I started thinking about this SSE select operation again, probably round about the time I learned of AMD’s SSEPlus and its logical_bitwise_choose function.
(Awesome library, terrible function name. But I digress…)
There are two alternatives at hand. One is the classic, obvious method:
; ((a & MASK) | (b & ~MASK))
; xmm0 = MASK
; xmm1 = a
; xmm2 = b
andps xmm1, xmm0
andnps xmm0, xmm2
orps xmm0, xmm1
The other method uses fancy bit-twiddling:
; (((a ^ b) & MASK) ^ b)
; xmm0 = b
; xmm1 = a
; xmm2 = MASK
xorps xmm0, xmm1
andps xmm0, xmm2
xorps xmm0, xmm1
I’ve long regarded the 2nd sequence as better, but I’m no longer sure. Take a look at the DAGs for the two sequences:
The xor method avoids destroying the mask, but requires three serially-dependent instructions. The “obvious” method provides parallelism, but destroys the mask.

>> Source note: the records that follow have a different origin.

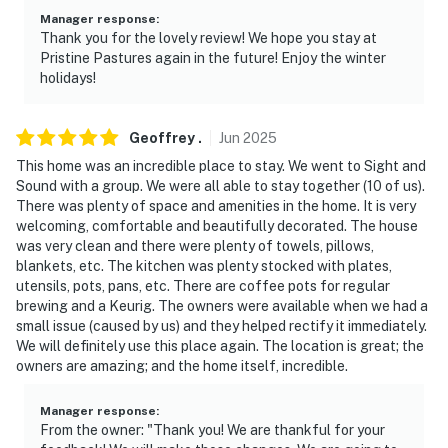
- Close to restaurants, shops, local attractions &
Manager response
:
popular performing arts centers
Thank you for the lovely review! We hope you stay at
Pristine Pastures again in the future! Enjoy the winter
- Easy access to backcountry stands and farmers
holidays!
markets
- .3 miles to The Amish Village
Geoffrey
.
Jun
2025
This home was an incredible place to stay. We went to Sight and
- 1.4 miles to Sight & Sound Theatre
Sound with a group. We were all able to stay together (10 of us).
There was plenty of space and amenities in the home. It is very
- 2.9 miles to Strasburg Railroad
welcoming, comfortable and beautifully decorated. The house
was very clean and there were plenty of towels, pillows,
- 2.8 miles to Dutch Wonderland Family Amusement
blankets, etc. The kitchen was plenty stocked with plates,
Park (seasonal)
utensils, pots, pans, etc. There are coffee pots for regular
brewing and a Keurig. The owners were available when we had a
- 11 miles to Longs Park
small issue (caused by us) and they helped rectify it immediately.
We will definitely use this place again. The location is great; the
- 39 miles to Harrisburg Int'l Airport
owners are amazing; and the home itself, incredible.
- 6.2 miles to Kitchen Kettle Village
Manager response
:
From the owner: "Thank you! We are thankful for your
- 1.7 mile to Tanger & Rockvale Outlets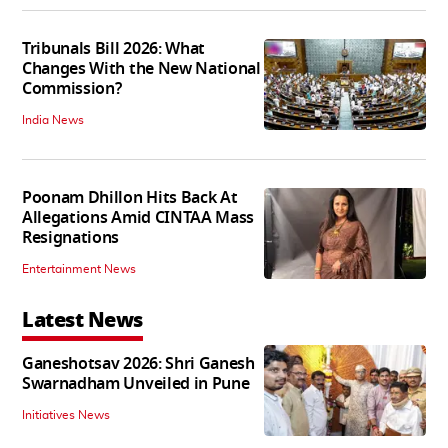
Tribunals Bill 2026: What
Changes With the New National
Commission?
India News
Poonam Dhillon Hits Back At
Allegations Amid CINTAA Mass
Resignations
Entertainment News
Latest News
Ganeshotsav 2026: Shri Ganesh
Swarnadham Unveiled in Pune
Initiatives News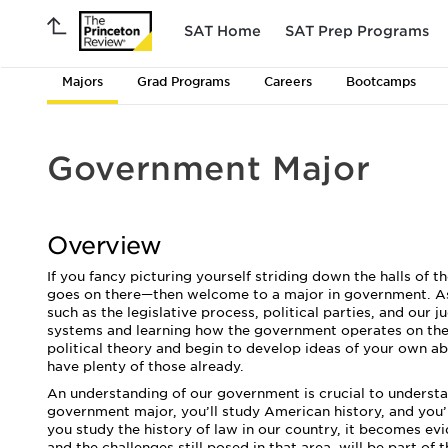
SAT Home
SAT Prep Programs
Majors
Grad Programs
Careers
Bootcamps
Government Major
Overview
If you fancy picturing yourself striding down the halls o
goes on there—then welcome to a major in government. As 
such as the legislative process, political parties, and our 
systems and learning how the government operates on the s
political theory and begin to develop ideas of your own
have plenty of those already.
An understanding of our government is crucial to understan
government major, you’ll study American history, and you’
you study the history of law in our country, it becomes evi
and the challenges still posed in that area, will be part of 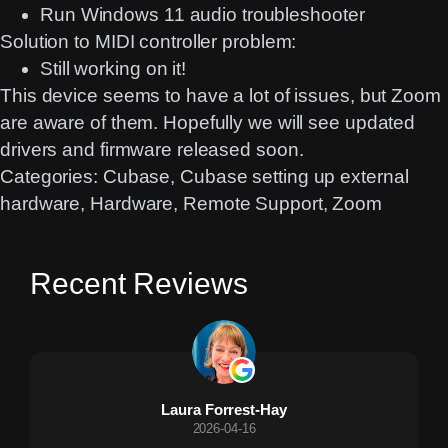
Run Windows 11 audio troubleshooter
Solution to MIDI controller problem:
Still working on it!
This device seems to have a lot of issues, but Zoom
are aware of them. Hopefully we will see updated
drivers and firmware released soon.
Categories:
Cubase
, 
Cubase setting up external
hardware
, 
Hardware
, 
Remote Support
, 
Zoom
Recent Reviews
Laura Forrest-Hay
2026-04-16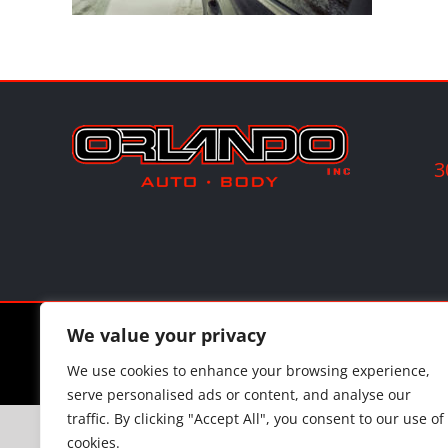
3
©
202
We value your privacy
We use cookies to enhance your browsing experience,
serve personalised ads or content, and analyse our
traffic. By clicking "Accept All", you consent to our use of
cookies.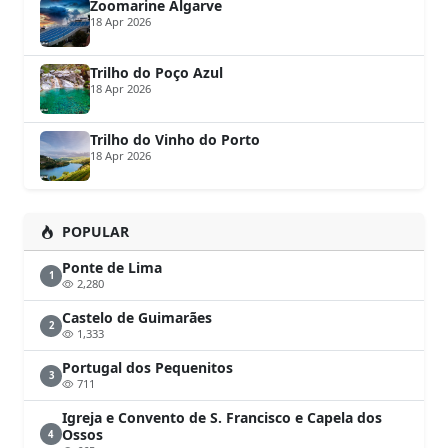
Zoomarine Algarve
18 Apr 2026
Trilho do Poço Azul
18 Apr 2026
Trilho do Vinho do Porto
18 Apr 2026
POPULAR
Ponte de Lima
1
2,280
Castelo de Guimarães
2
1,333
Portugal dos Pequenitos
3
711
Igreja e Convento de S. Francisco e Capela dos
Ossos
4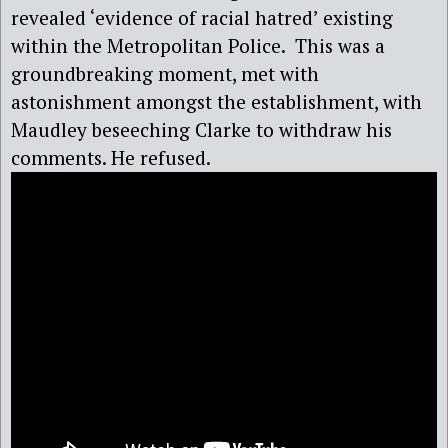
revealed ‘evidence of racial hatred’ existing
within the Metropolitan Police.
This was a
groundbreaking moment, met with
astonishment amongst the establishment, with
Maudley beseeching Clarke to withdraw his
comments. He refused.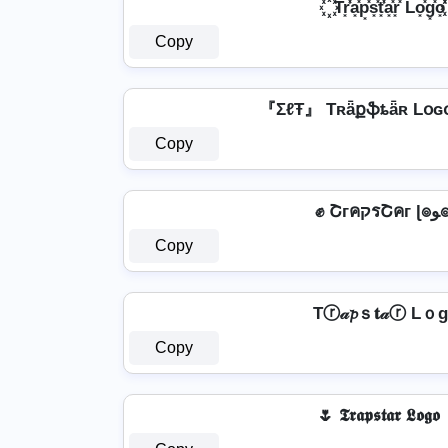
꙰ Tr͓̽̾a͓̽p͓̽s͓̽t͓̽̾a͓̽r͓̽ Lo͓̽g͓̽o͓̽ 
Copy
『ΣℓŦ』 Tʀǟքֆȶǟʀ Lօɢ
Copy
✊ Շгคק
Copy
Tⓡ𝒶𝓹ｓ𝐭𝒶ⓡ Lｏ
Copy
🌷 𝕿𝖗𝖆𝖕𝖘𝖙𝖆𝖗 𝕷𝖔𝖌𝖔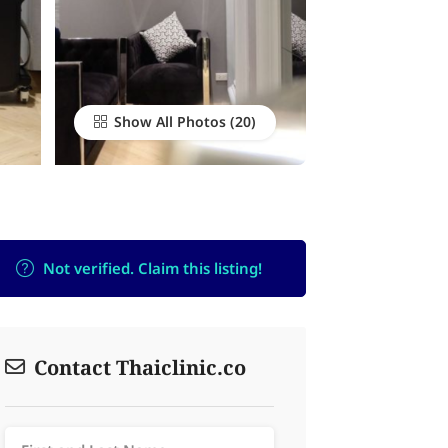
Show All Photos
Not verified. Claim this listing!
Contact Thaiclinic.co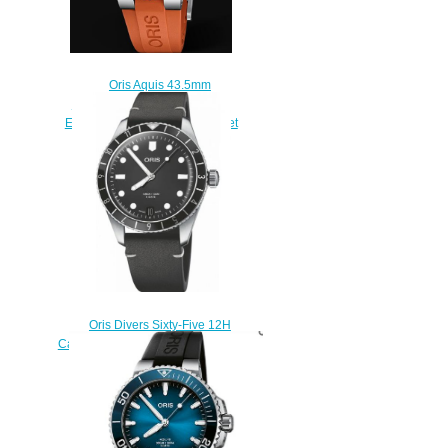
Oris Aquis 43.5mm
CARYSFORT REEF LIMITED
EDITION 01 798 7754 4185-Set
RS Replica Watch
$220.00
Oris Divers Sixty-Five 12H
Calibre 400 Replica Watch 01 400
7772 4054-07 5 20 82
$220.00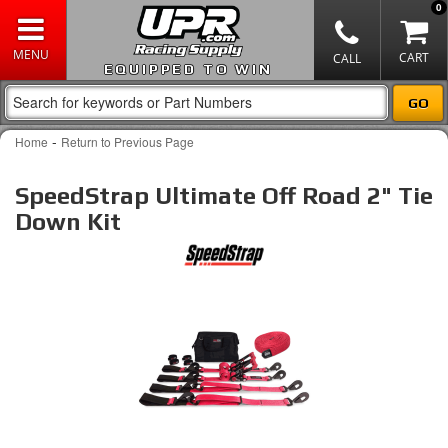
0
EQUIPPED TO WIN
-
Home
Return to Previous Page
SpeedStrap Ultimate Off Road 2" Tie
Down Kit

This is an example of a classic compiler phase-ordering problem. Optimal instruction selection depends on knowledge of the “liveness” of the mask variable.

I think your arrows are backward…
You are probably imagining that they indicate data flow, but I read them as “depends on.” Sorry if this is non-standard.
Ahh that makes more sense.
I have updated the function name. It is now logical_bitwise_select().
What do you think it should be called?
I think that’s a better name, although I’m not sure “logical” adds much. What’s the alternative? An arithmetic select? I might just call it bitwise_select.